[Records drawn from a dataset]
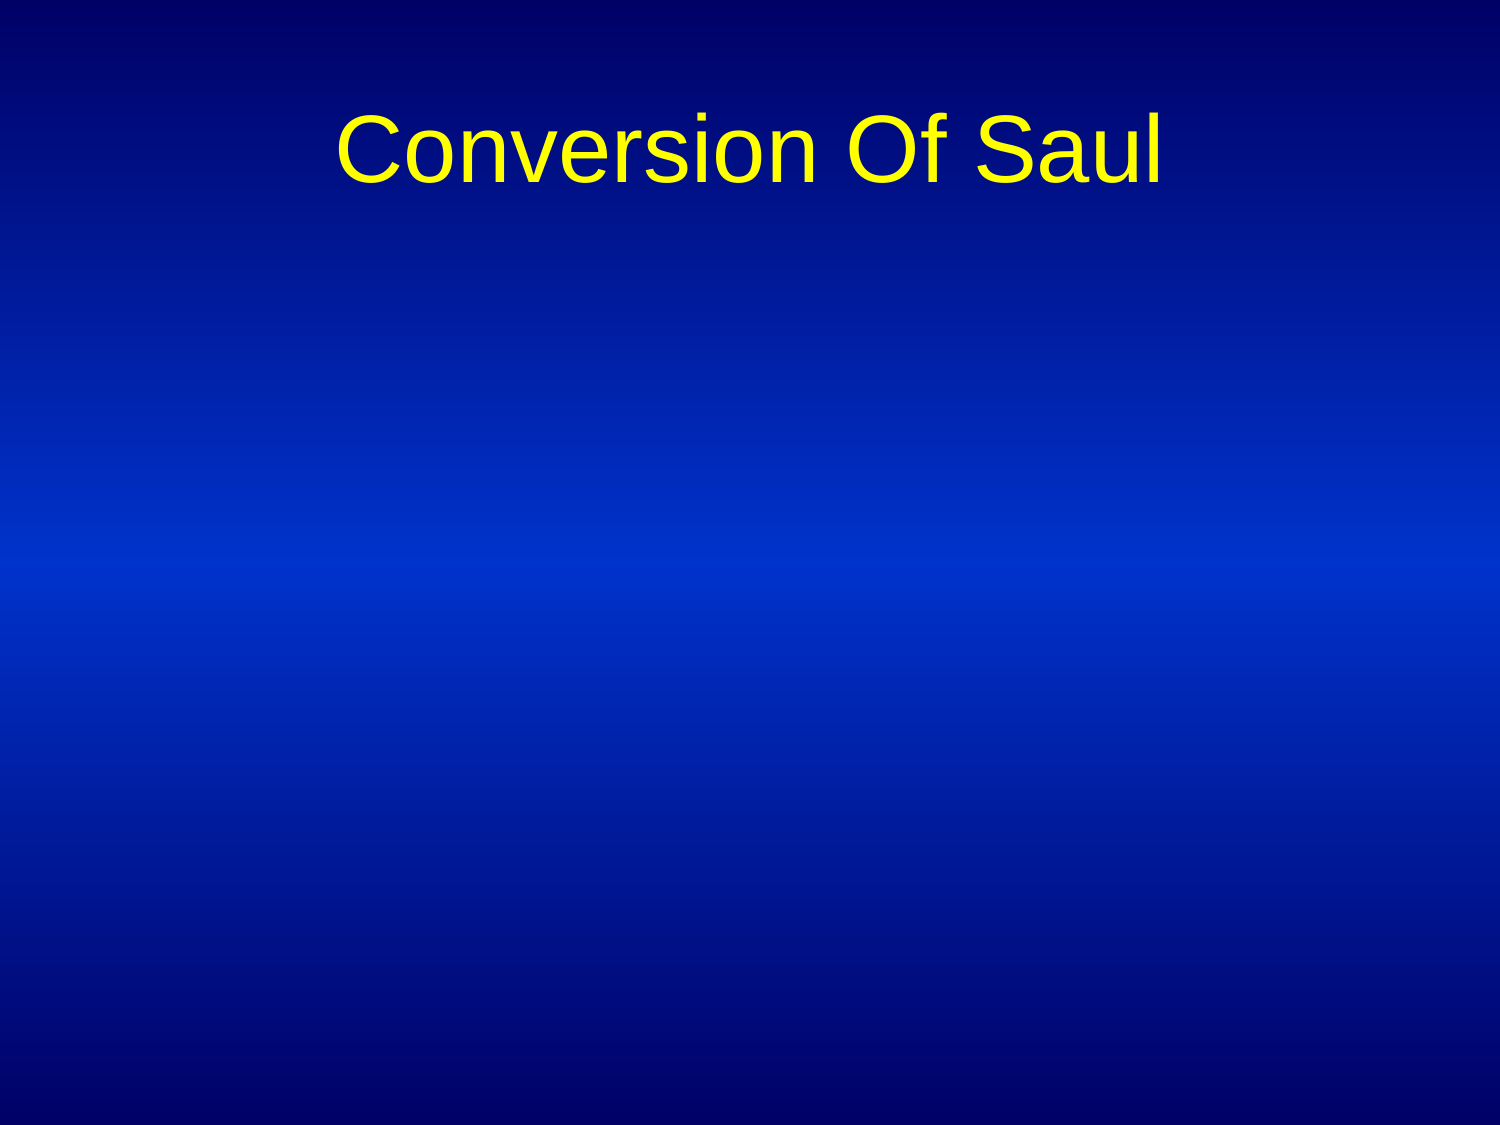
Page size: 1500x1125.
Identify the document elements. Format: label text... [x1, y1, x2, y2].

title Conversion Of Saul [37, 50, 1463, 238]
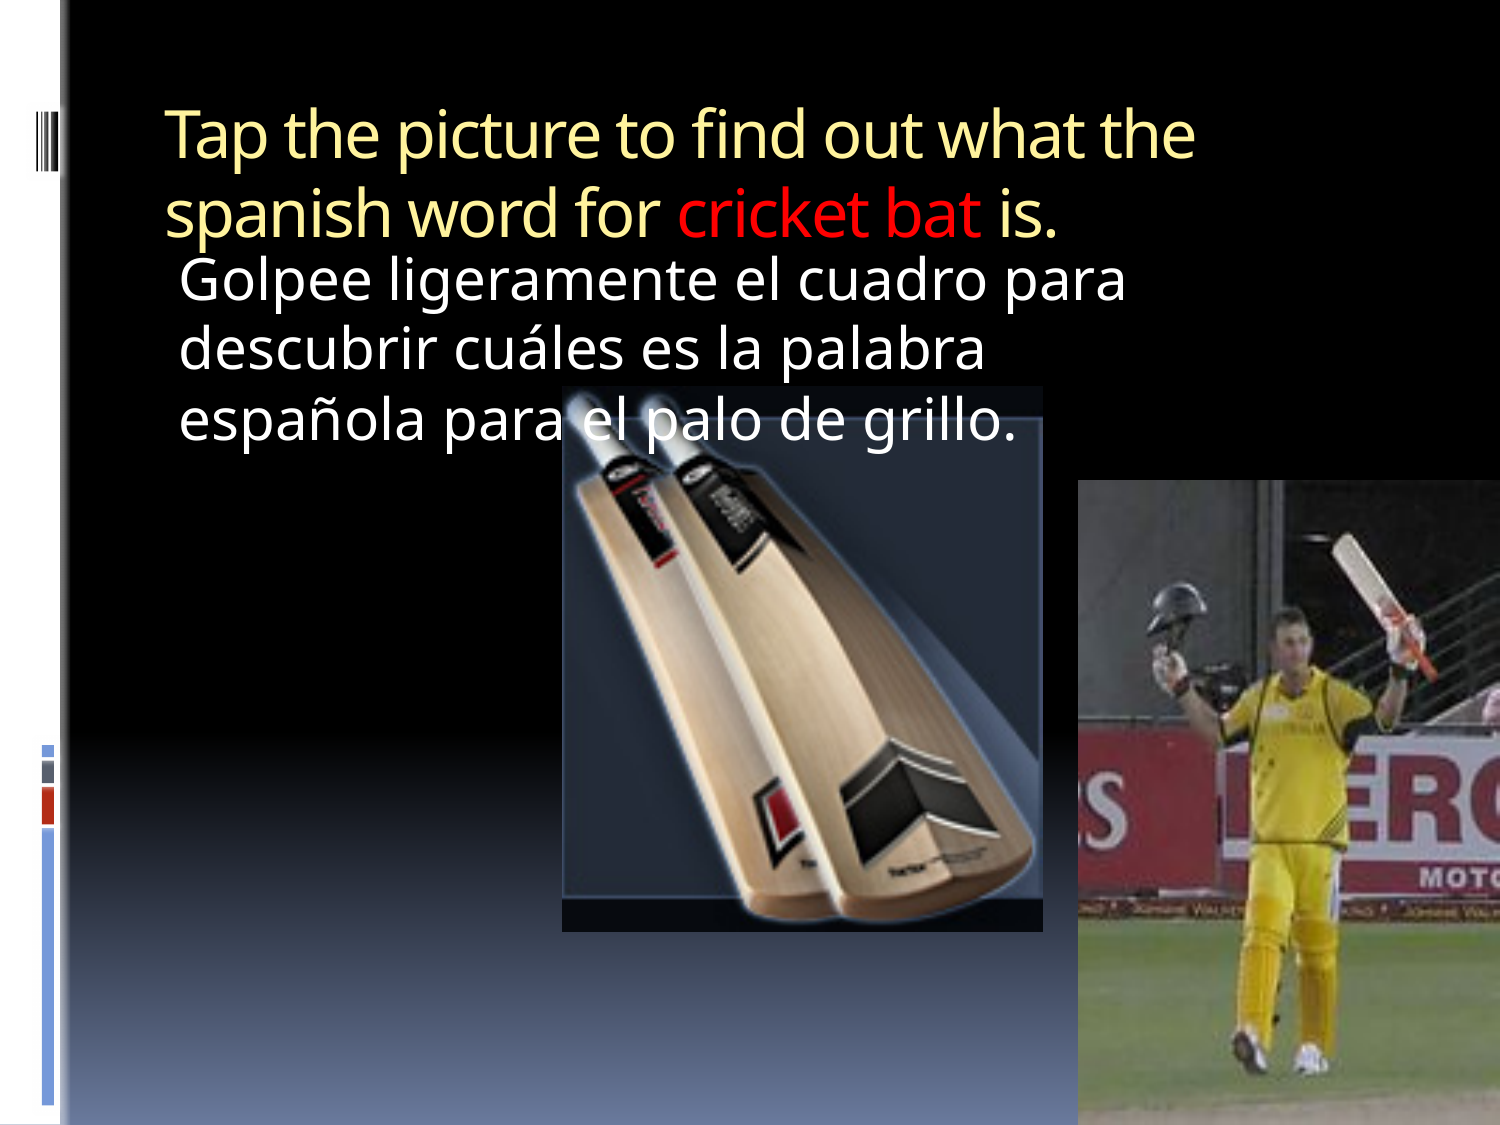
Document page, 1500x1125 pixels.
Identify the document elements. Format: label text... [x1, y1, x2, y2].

text_box Golpee ligeramente el cuadro para descubrir cuáles es la palabra española para el palo de grillo. [164, 234, 1254, 460]
picture [1077, 479, 1500, 1125]
title Tap the picture to find out what the spanish word for cricket bat is. [150, 83, 1425, 234]
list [561, 386, 1044, 932]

■ **Task**
Leave out the images and transcribe all the records exactly.

■ **Expected output**
Page size: 1500x1125.
Identify the document elements. Format: label text... [x1, y1, x2, y2].

title Conversion Of Saul [37, 50, 1463, 238]
Document page, 1500x1125 pixels.
Identify the document elements. Format: label text... [x1, y1, x2, y2].

text_box Golpee ligeramente el cuadro para descubrir cuáles es la palabra española para el palo de grillo. [164, 234, 1254, 460]
picture [1077, 479, 1500, 1125]
title Tap the picture to find out what the spanish word for cricket bat is. [150, 83, 1425, 234]
list [561, 386, 1044, 932]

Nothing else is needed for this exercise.